Thousands of medieval Islamic tombs found in galactic pattern

 
Ethiopians, who fled the ongoing fighting in Tigray region, carry their belongings after crossing the Setit River on the Sudan-Ethiopia border, in the eastern Kassala state, Sudan December 16, 2020.
(photo credit: MOHAMED NURELDIN ABDALLAH/REUTERS)

The tombs in eastern Sudan were spaced out in a way that the researchers could not easily interpret, until they found a model for studying patterns of stars and galaxies.

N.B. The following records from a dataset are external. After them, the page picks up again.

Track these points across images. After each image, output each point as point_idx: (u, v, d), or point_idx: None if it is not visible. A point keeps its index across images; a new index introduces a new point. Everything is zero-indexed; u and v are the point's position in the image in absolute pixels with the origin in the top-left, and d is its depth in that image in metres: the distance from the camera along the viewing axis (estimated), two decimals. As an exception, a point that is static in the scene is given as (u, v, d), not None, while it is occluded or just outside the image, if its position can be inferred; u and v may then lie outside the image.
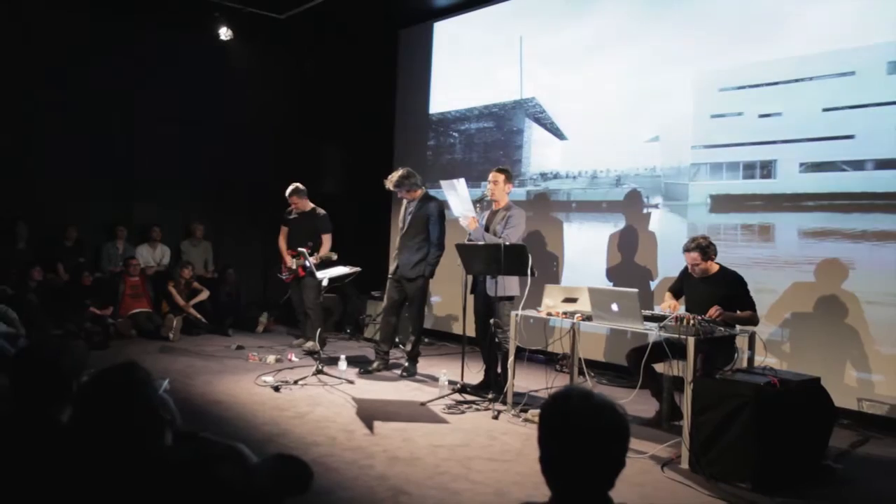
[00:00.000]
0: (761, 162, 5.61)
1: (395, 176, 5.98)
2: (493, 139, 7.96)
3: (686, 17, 6.14)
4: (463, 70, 8.31)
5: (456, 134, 8.44)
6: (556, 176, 7.21)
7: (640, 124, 6.45)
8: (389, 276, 6.12)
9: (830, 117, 5.23)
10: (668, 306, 4.69)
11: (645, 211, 6.43)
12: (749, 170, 5.70)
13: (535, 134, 7.45)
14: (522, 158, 7.57)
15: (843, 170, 5.18)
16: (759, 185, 5.64)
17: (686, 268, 4.77)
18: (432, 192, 6.37)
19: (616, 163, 6.66)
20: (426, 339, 7.15)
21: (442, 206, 6.03)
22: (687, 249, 4.66)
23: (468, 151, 8.28)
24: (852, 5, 5.18)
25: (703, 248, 4.60)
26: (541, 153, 7.42)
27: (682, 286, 4.87)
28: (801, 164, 5.39)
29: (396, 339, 6.66)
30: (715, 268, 4.67)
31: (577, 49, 7.00)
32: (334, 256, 6.58)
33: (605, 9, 6.79)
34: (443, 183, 5.49)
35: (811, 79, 5.34)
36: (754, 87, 5.67)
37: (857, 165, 5.12)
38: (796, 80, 5.42)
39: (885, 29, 4.96)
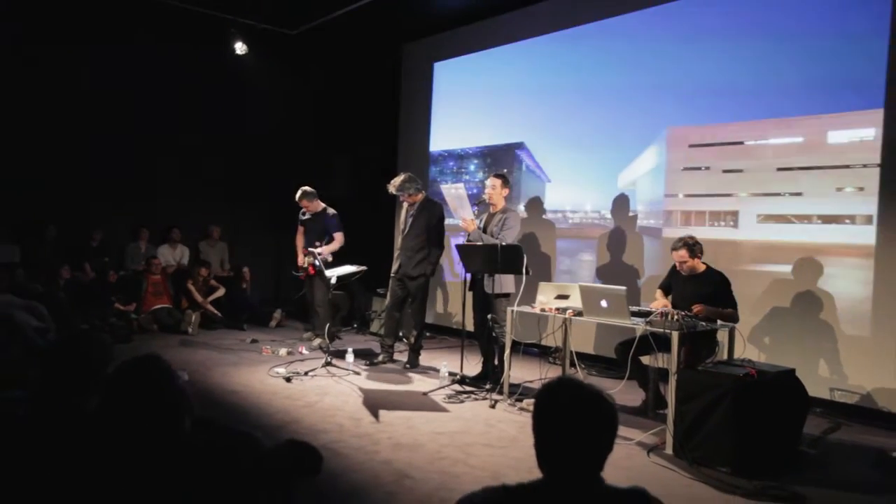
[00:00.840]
0: (725, 212, 5.78)
1: (397, 181, 5.99)
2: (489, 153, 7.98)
3: (662, 82, 6.18)
4: (461, 84, 8.32)
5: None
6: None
7: (621, 172, 6.54)
8: (392, 274, 6.11)
9: (783, 176, 5.41)
10: (658, 305, 4.69)
11: (631, 214, 6.43)
12: (714, 219, 5.86)
13: (524, 175, 7.53)
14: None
15: (792, 223, 5.36)
16: (724, 233, 5.76)
17: (674, 266, 4.78)
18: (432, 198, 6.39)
19: (598, 205, 6.75)
20: (427, 334, 7.15)
21: (441, 209, 6.04)
22: (675, 248, 4.67)
23: (466, 161, 8.30)
24: (798, 81, 5.29)
25: (690, 246, 4.62)
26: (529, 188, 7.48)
27: (670, 283, 4.88)
28: (758, 216, 5.55)
29: (400, 333, 6.66)
30: (702, 267, 4.68)
31: (563, 102, 7.06)
32: (329, 259, 6.52)
33: (588, 71, 6.82)
34: (443, 187, 5.50)
35: (767, 141, 5.52)
36: (719, 145, 5.82)
37: (805, 219, 5.30)
38: (755, 142, 5.59)
39: (825, 103, 5.13)
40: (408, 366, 6.06)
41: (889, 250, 4.84)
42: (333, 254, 6.72)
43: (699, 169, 5.96)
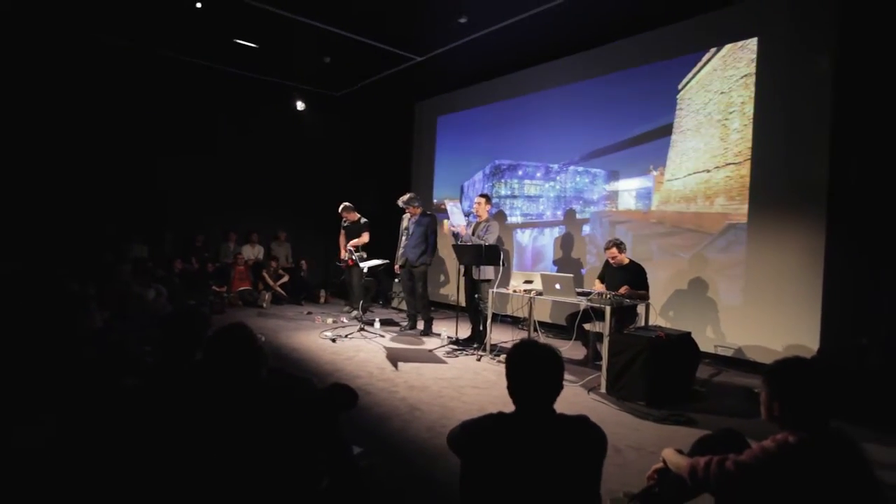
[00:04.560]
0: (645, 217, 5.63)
1: (405, 197, 5.93)
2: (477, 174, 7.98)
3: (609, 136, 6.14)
4: (456, 130, 8.31)
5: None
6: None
7: (572, 192, 6.49)
8: (399, 266, 6.00)
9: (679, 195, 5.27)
10: (597, 287, 4.72)
11: (577, 223, 6.45)
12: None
13: (504, 191, 7.47)
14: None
15: (690, 229, 5.22)
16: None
17: (607, 261, 4.81)
18: (431, 209, 6.34)
19: (555, 215, 6.69)
20: (433, 308, 7.12)
21: (436, 221, 5.99)
22: (607, 248, 4.71)
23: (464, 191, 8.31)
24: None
25: (618, 244, 4.68)
26: (506, 201, 7.45)
27: (604, 273, 4.89)
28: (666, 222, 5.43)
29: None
30: (626, 260, 4.70)
31: (531, 136, 7.01)
32: (364, 255, 6.51)
33: (544, 112, 6.80)
34: (446, 202, 5.49)
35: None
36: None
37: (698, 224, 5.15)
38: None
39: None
40: (423, 334, 5.99)
41: (756, 247, 4.86)
42: (366, 248, 6.73)
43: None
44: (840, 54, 4.38)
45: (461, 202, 7.75)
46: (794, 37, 4.65)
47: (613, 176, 6.05)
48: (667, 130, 5.53)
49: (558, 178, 6.66)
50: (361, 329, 5.88)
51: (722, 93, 5.12)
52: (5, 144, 6.48)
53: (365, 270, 6.12)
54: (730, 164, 5.05)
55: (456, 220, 5.40)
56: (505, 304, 6.59)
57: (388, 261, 6.18)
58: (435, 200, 8.47)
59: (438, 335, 5.73)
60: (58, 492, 1.72)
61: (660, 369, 3.69)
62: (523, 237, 7.15)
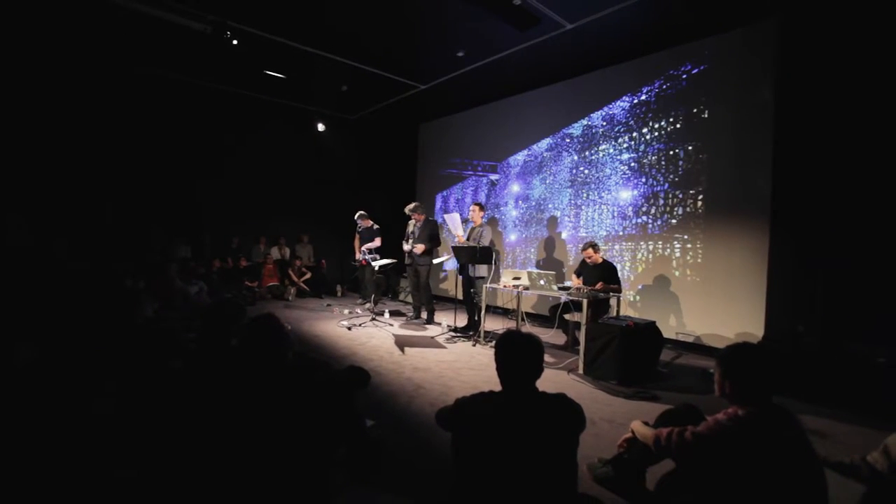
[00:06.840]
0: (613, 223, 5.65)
1: (411, 205, 5.92)
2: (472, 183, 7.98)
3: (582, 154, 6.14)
4: (456, 148, 8.32)
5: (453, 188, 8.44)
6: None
7: (554, 202, 6.47)
8: (408, 264, 5.99)
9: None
10: (576, 283, 4.72)
11: (558, 229, 6.45)
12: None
13: (496, 199, 7.46)
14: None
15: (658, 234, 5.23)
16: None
17: (583, 260, 4.81)
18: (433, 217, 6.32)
19: (540, 221, 6.68)
20: (435, 301, 7.11)
21: (437, 226, 5.99)
22: (584, 249, 4.71)
23: (461, 201, 8.30)
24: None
25: (593, 246, 4.67)
26: (498, 208, 7.44)
27: (581, 270, 4.90)
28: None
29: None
30: (600, 259, 4.71)
31: (515, 153, 7.00)
32: (378, 256, 6.49)
33: (527, 134, 6.79)
34: (445, 216, 5.50)
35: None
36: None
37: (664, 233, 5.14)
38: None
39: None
40: (426, 323, 6.00)
41: (711, 249, 4.87)
42: (380, 251, 6.71)
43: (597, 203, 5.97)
44: (779, 86, 4.41)
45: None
46: (742, 71, 4.67)
47: (588, 191, 6.06)
48: (634, 153, 5.54)
49: (542, 189, 6.66)
50: (373, 319, 5.87)
51: (679, 119, 5.13)
52: (79, 170, 6.55)
53: (377, 268, 6.12)
54: (687, 179, 5.07)
55: (454, 228, 5.40)
56: (496, 298, 6.60)
57: (395, 260, 6.18)
58: (436, 206, 8.47)
59: (439, 324, 5.73)
60: (121, 451, 1.72)
61: (629, 353, 3.70)
62: (513, 239, 7.13)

Thousands of Islamic tombs from the medieval era were found in Kassala, in eastern Sudan by an archeological team. The findings were published on Wednesday. 
As an introduction, the researchers explain that Sudan is a gold mine for archeologists as it is filled with countless funerary monumental manifestations of Nile Valley and its historical civilization.
Though we don’t know a lot about funerary practice in that area,  we do know that the monuments found can be ascribed to different periods and cultures. 
Qubbas is the name of funerary monuments related to medieval Islam whose origins and architectural style have been somewhat debated. 
In an interview with Live Science, Stefano Costanzo, a doctoral student in archaeology at the University of Naples L'Orientale in Italy and lead author of the journal article said that at first it would seem as if the tombs arrangement was just a result of the surrounding environment. 
But the archeologists sensed that there is some spatial pattern between the tombs. 
The team mapped out the the funerary monuments but had trouble interpreting it because some of the monuments had already been excavated. 
They began to search for statistical modeling techniques that may help them detect the pattern and came upon a method called the Neymann Scott Cluster (NSC) process, originally developed to study spatial patterns of stars and galaxies.
This technique revealed that the six visible tombs had additional sub-clusters of monuments nested within the tombs.
These galaxy-like clusters were then referred to as ‘parent’ and offspring tombs. 
 
The researchers noticed that the sub-cluster tombs revolved around the ‘parent’ tombs regardless of their chronology and shape and this allowed them to form their hypothesis about the role of the tombs. 
The researchers then started to research the groups that were inhabiting the area since the late 1st millennium BCE and found that the clusters most likely were related to the Beja people and could possibly be tribal or family cemeteries
The study found that the parent tombs were placed in environmentally opportunistic areas and  that the qubbas will more likely be spread “along foothills flat area with higher availability of raw material.”
Further research is needed to determine the exact locations of the parent tombs within the formations and who were the people buried in them.